■ **SELECTED PASSAGE**:
╔══

Hi Rebeka am not 40+ but am in my late 30's if you want we can talk.
my name is Yuliam


----------



## DRyan (Jan 19, 2008)

I would just like to express my respect for you all. I'm 20 years old, going on 9 years of DP and the only reason i can live with it is because I can't remember what its like to be normal, so relatively in my mind its not so bad. I might as well have been born with it. And I know if/when I get better I'm in for something amazing.

I only have to go to school and work 8 hours a week. I think many of you have to support yourselves and possibly children and spouses. You deserve incredible respect for what you live with, most of all because anyone without this disorder can't imagine what its like, and can't empathize with you. Anyway, I'm curious where you get your strength from, because it must be profound. Best wishes, seriously.


----------



## Anla (May 1, 2007)

You still have lots of light and life in your eyes. You smile with your whole face! The last time I felt/smiled like that was when the sped director called me, told me to come sign a contract to teach LD, then interview and accept a hs or elem position. That was mid-July of 1999. After that I found myself in a nightmare, as described briefly above. I keep on keeping on for my son's sake. And I have continued helping everyone.

╚══

■ **RECORD SET**:
╔══

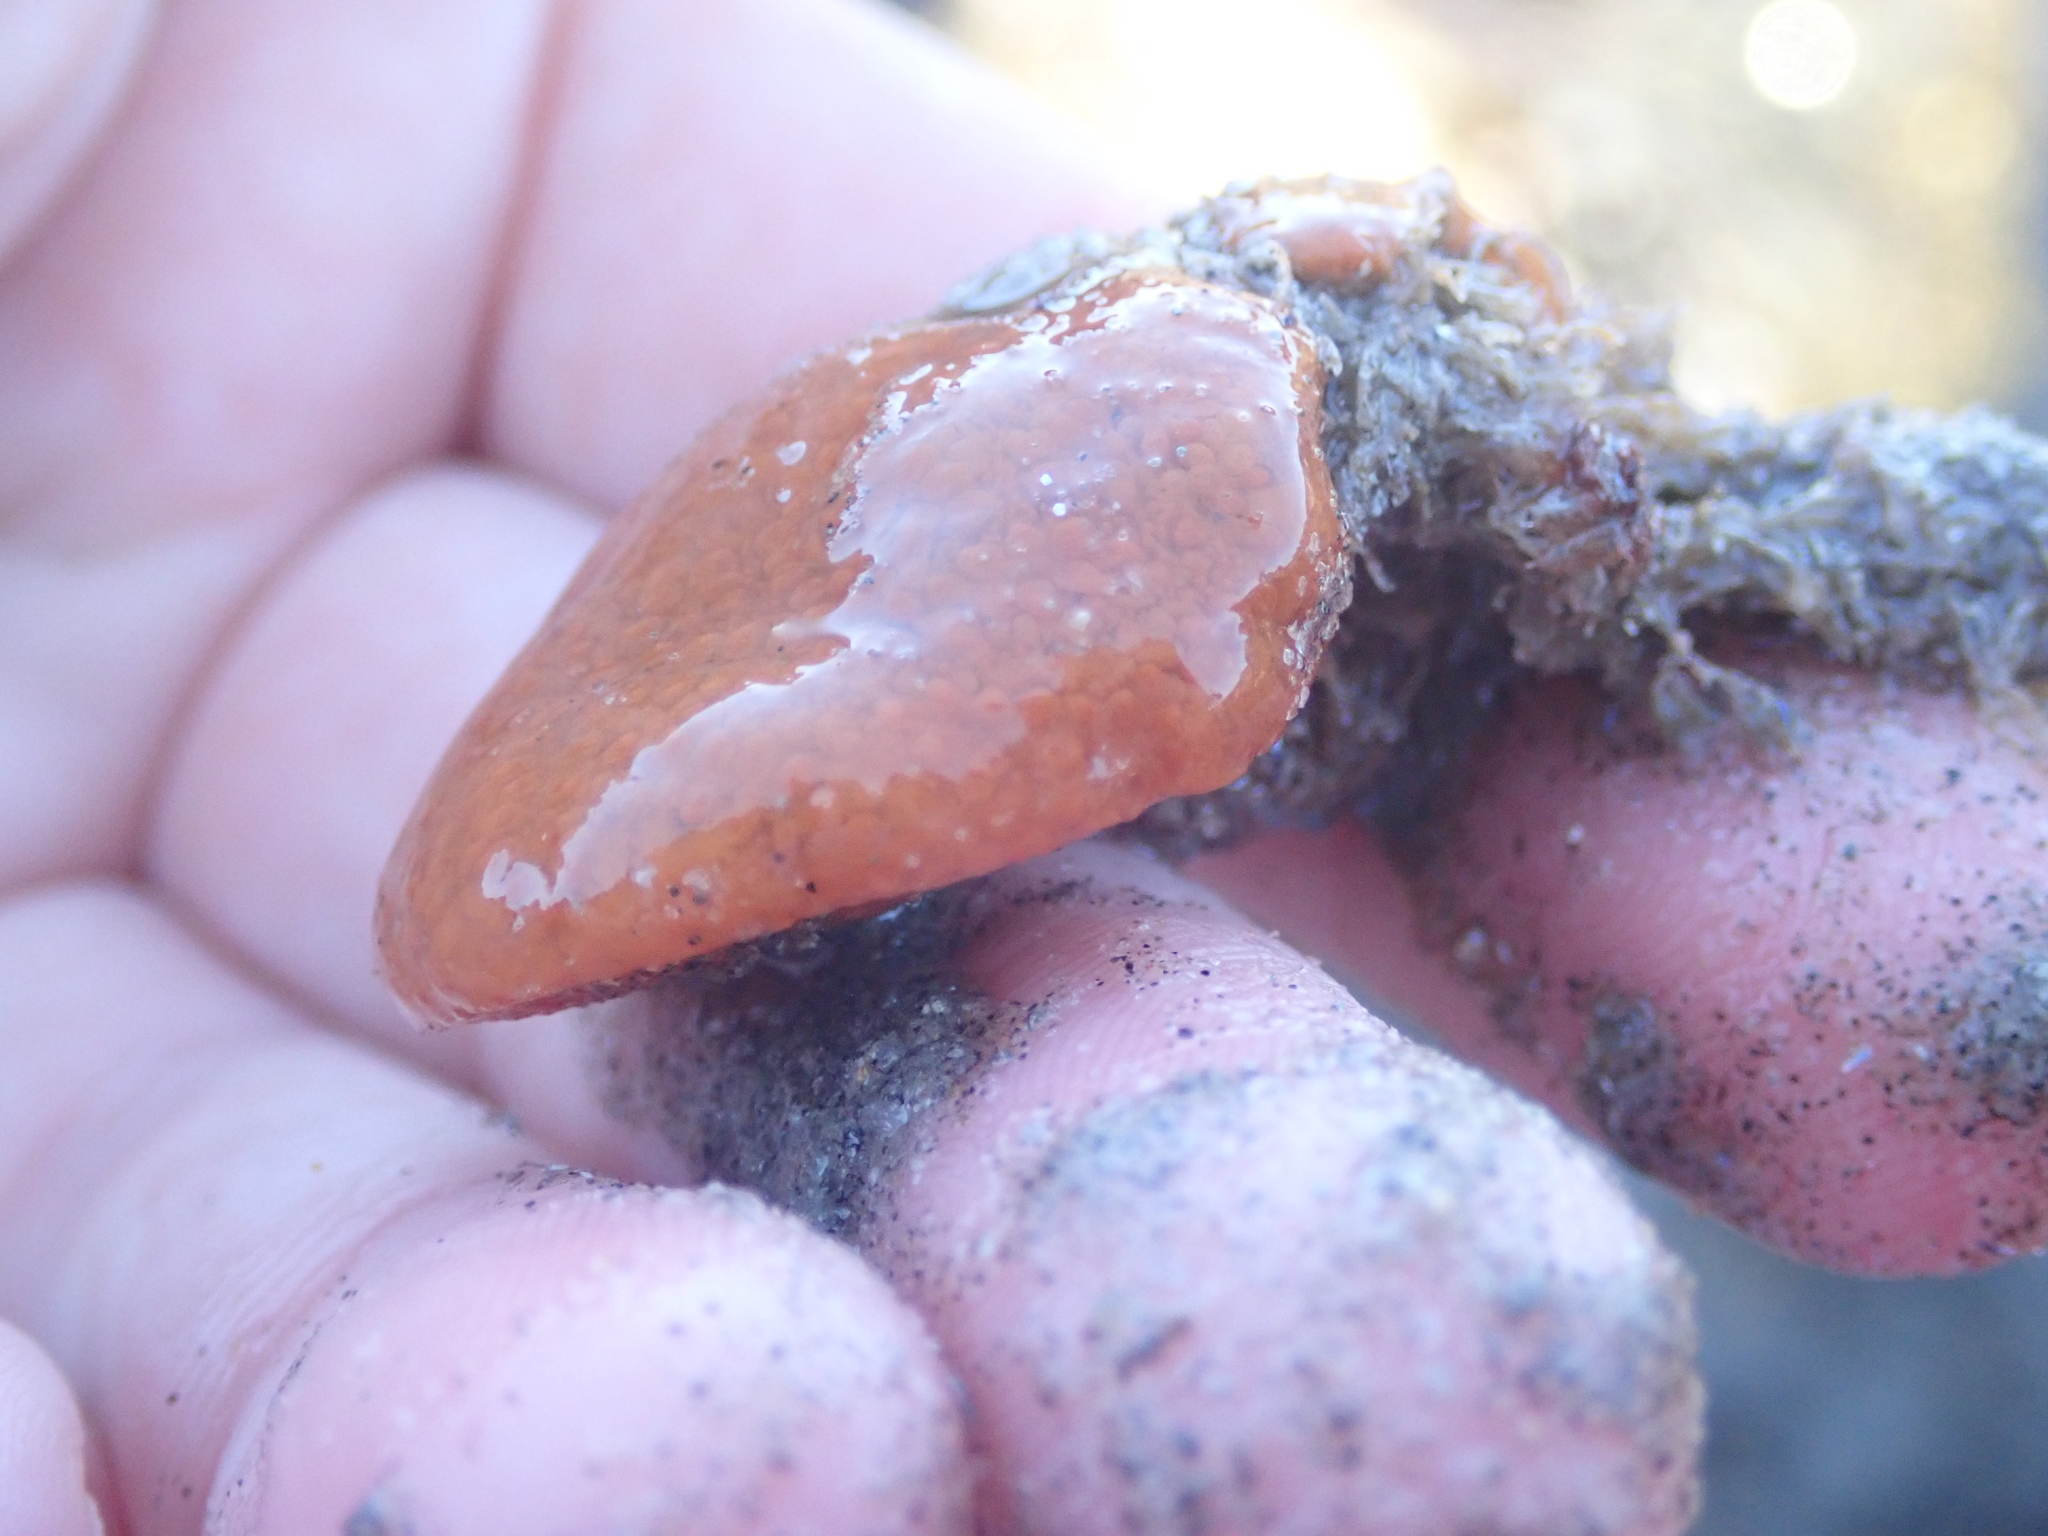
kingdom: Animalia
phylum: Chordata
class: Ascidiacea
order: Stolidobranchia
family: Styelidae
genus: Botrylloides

╚══
╔══

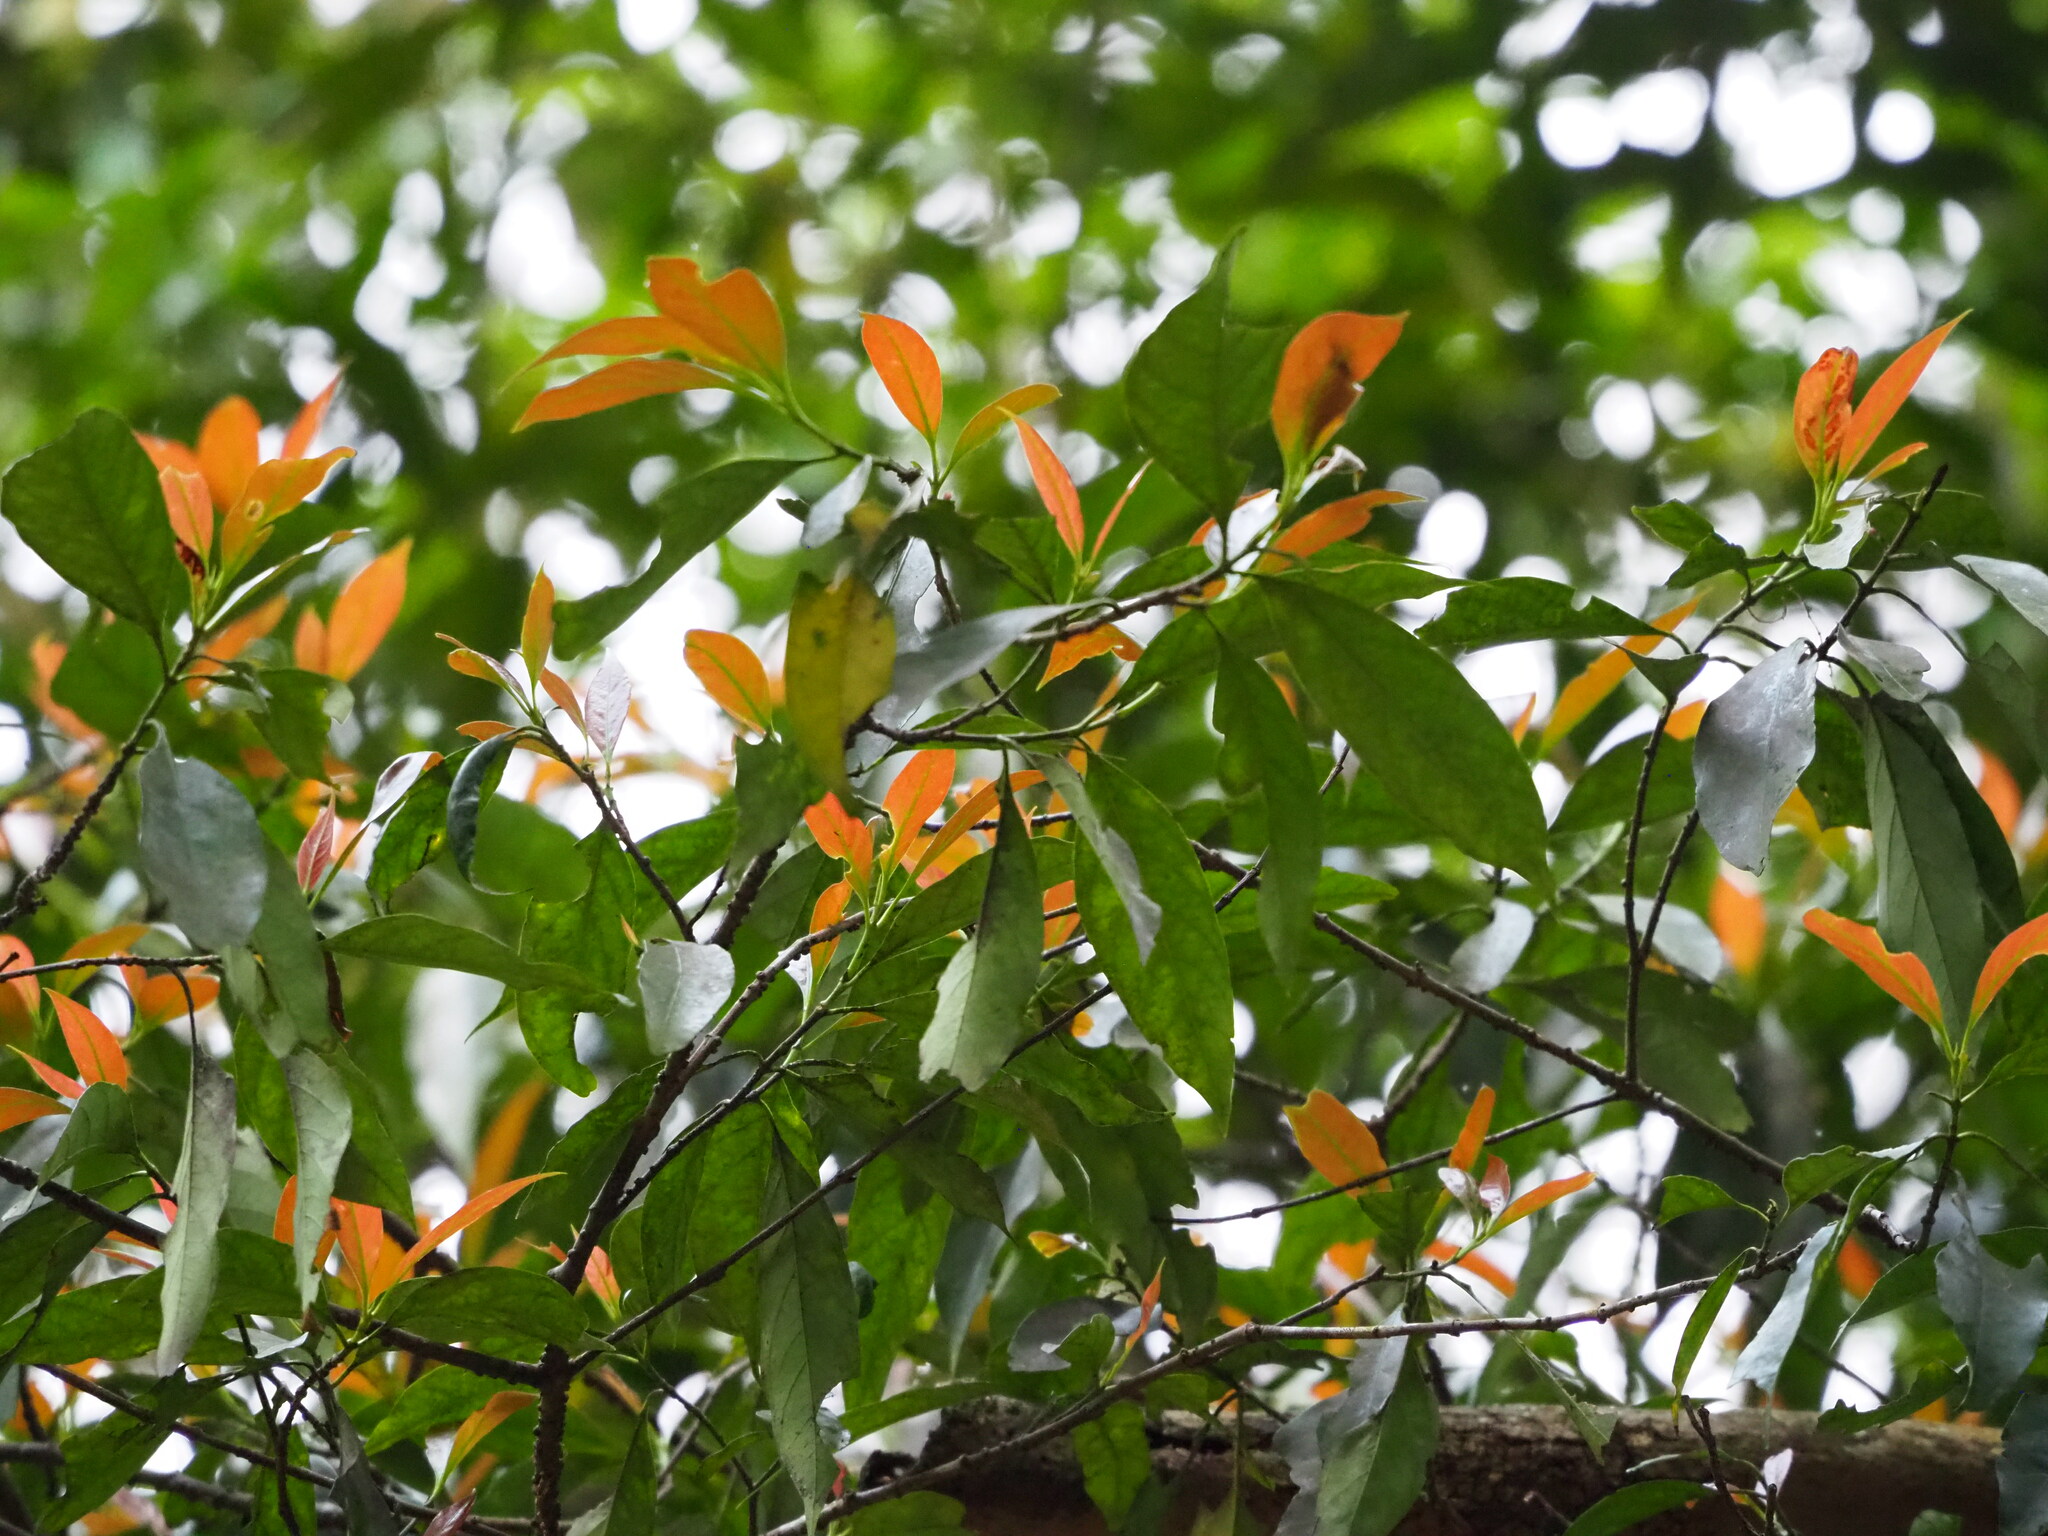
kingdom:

╚══

■ **PROBLEM A**:
Say whether each statement agrees with the forum thread, answering yes or no and quoting the words that decide it.
(i) DRyan is 20 years old.
(ii) DRyan works 40 hours a week.
(iii) Anla got the call from the sped director in mid-July of 1999.
■ **PROBLEM B**:
Answer these questions from the forum thread.
(i) What age does Yuliam give?
(ii) How long has DRyan had DP?
(iii) For whose sake does Anla keep on keeping on?
■ **PROBLEM C**: Transcribe the part of the forum thread starting at "## DRyan (Jan" and ending at "for something amazing.".
The records have nothing to do with what is asked here.

■ **EXERCISE OUTPUT A**:
(i) Yes: "I'm 20 years old"
(ii) No: "I only have to go to school and work 8 hours a week."
(iii) Yes: "That was mid-July of 1999."

■ **EXERCISE OUTPUT B**:
(i) Late 30's
(ii) Going on 9 years
(iii) Anla's son's

■ **EXERCISE OUTPUT C**:
## DRyan (Jan 19, 2008)

I would just like to express my respect for you all. I'm 20 years old, going on 9 years of DP and the only reason i can live with it is because I can't remember what its like to be normal, so relatively in my mind its not so bad. I might as well have been born with it. And I know if/when I get better I'm in for something amazing.